It’s not unusual to hear me muttering under my breath each time I visit my mailbox. Receiving countless pieces of advertising junk mail, I have become immune to the countless offers that arrive uninvited.
So I have a hard question to ask my fellow marketers. Is direct mail really the best way to reach your audience? Or, do people think of it mostly as junk -- part of a propaganda game bought into by advertisers and perpetuated by the United States Postal Service to keep the system afloat?
According to a recent BusinessWeek cover story by Devon Leonard, The U.S. Postal Service Nears Collapse, “with the rise of e-mail and the decline of letters, mail volume is falling at a staggering rate, and the postal service's survival plan isn't reassuring. Elsewhere in the world, postal services are grappling with the same dilemma -- only most of them, in humbling contrast, are thriving.”
As the article explains, “European countries are on a viable course for the future while the US is not,” according to James I. Campbell Jr., a consultant in Potomac, Md., who advises foreign governments on postal policy issues.
For example, the article explains that some countries’ postal organizations have intelligently redesigned their mail infrastructure with an eye towards the future, allowing them to capitalize on the latest technologies. Case in point -- Sweden’s Posten has an app that customers can use to turn the digital photos on their cell phones into postcards.
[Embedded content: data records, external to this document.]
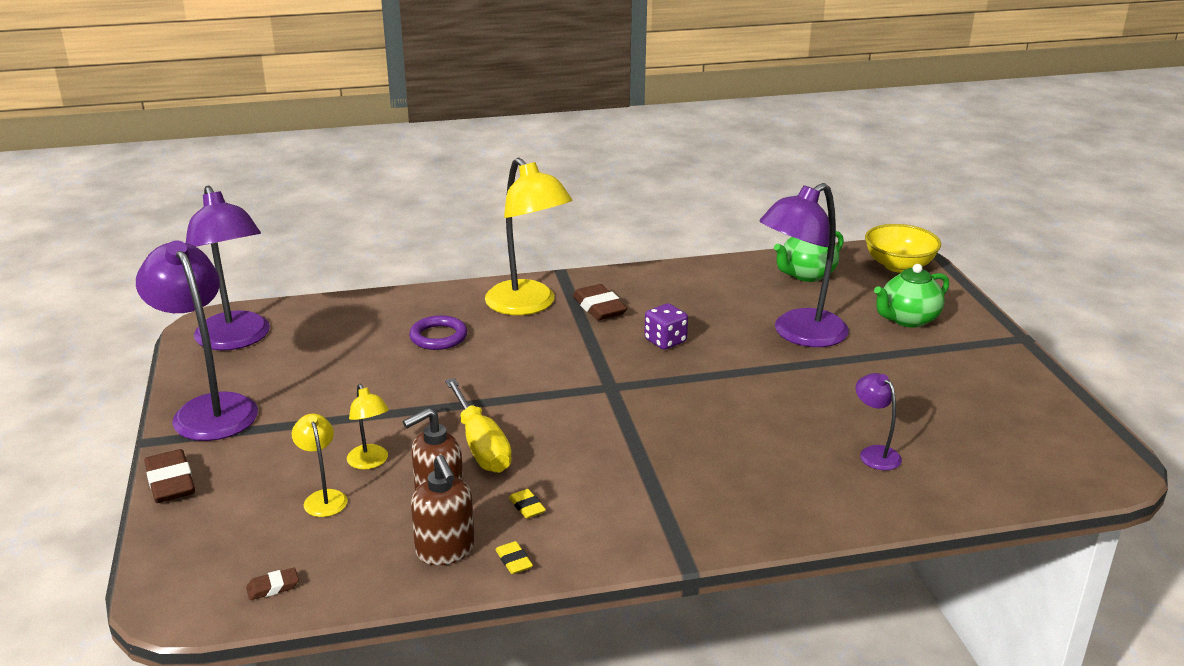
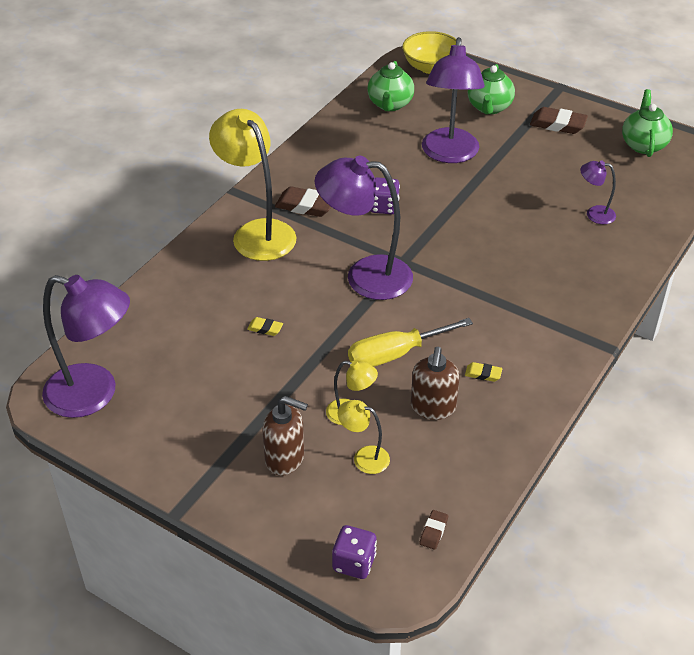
camera: 45 degrees left, 15 degrees up
purple lamp [136,241,258,441] -> purple lamp moved to [315,156,413,300]
brown eraser [144,449,195,503] -> brown eraser moved to [530,107,588,134]
purple ring [409,315,467,350] -> none
brown soap dispenser [411,455,475,565] -> brown soap dispenser moved to [262,396,308,476]
yellow screwdriver [445,378,512,473] -> yellow screwdriver turned 135 degrees clockwise [348,318,473,367]
yellow lamp [485,158,572,315] -> yellow lamp turned 135 degrees counterclockwise [209,109,297,261]
yellow eraser [495,541,533,574] -> yellow eraser moved to [247,317,283,336]
none -> purple dice [332,525,377,579]
none -> green teapot [622,89,673,157]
Posten is also unveiling a service that will allow cell-phone users to send letters without traditional postage for a specific charge by opting-in to receive a text message with a numerical code that they can jot down on envelopes in place of a stamp.
Similarly, as the article further illustrates, Swiss Post lets customers choose if they want their mail delivered at home in hard copy or scanned and sent to their preferred Internet-connected device. Customers can also tell Swiss Post if they would rather not receive items such as junk mail.
With the increasing popularity of SMS technology and mobile text marketing, people have become more and more accustomed to a heightened level of choice and personalization – and this phenomena is one of which marketers should be aware, even if the USPS has yet to acknowledge this fact.
In an age where digital communications and sensitivities to eco-friendliness are increasing, it seems that conducting a bulk mail campaign might just not be as effective as it once was.
That is unless you conduct a multi-channel marketing campaign that allows for cross-channel messaging. For example, what if you were to include an invitation for consumers to receive ongoing discounts from you simply by using the reader on their mobile phone to scan the Quick Response (QR) Code that you printed on the mailer? Then you might also find yourself increasing your mobile database as well as boosting response rates and sales – and at the same time reducing the number of mailers you’ll need to send out.
That might also smooth over things a bit for people like me who view each piece of paper that they toss in the recycle bin as a waste of time and energy. It might also provide greater ROI for an increasing number of my fellow marketers who are finding that text messaging services now offer a better way to reach their target markets.
In the past four years, we’ve entered a brave new world – one where companies of all sizes need to be cost-effective with their marketing dollars and highly targeted with every campaign that they launch.
This is good for people like me who hate junk mail but not such cheery news for the USPS. Since the onset of the recession, “total mail volume has plunged 20 percent from 2006 to 2010,” reports Leonard.
Smart organizations are realizing that consumers are increasingly using SMS text and their mobile phones as a key connector for every facet of their lives – whether that means paying the bills, keeping up to date with activities at their children’s school, receiving reminders about the next church function or sending important letters and other correspondence.
It’s these very same organizations who are also realizing that there really is value in conducting an integrated, multi-channel campaign. Using solutions like Trumpia’s All-In-One Multi-Channel Messaging and Marketing platform to conduct a highly orchestrated, synergistic campaign via SMS text, email, IM, social media channels and voice broadcast, marketers can keep pace with the type of interactions consumers have already come to expect from their friends, colleagues, work associates and communities.
If only the USPS would follow suit. Who knows, the world of junk mail just might reinvent itself.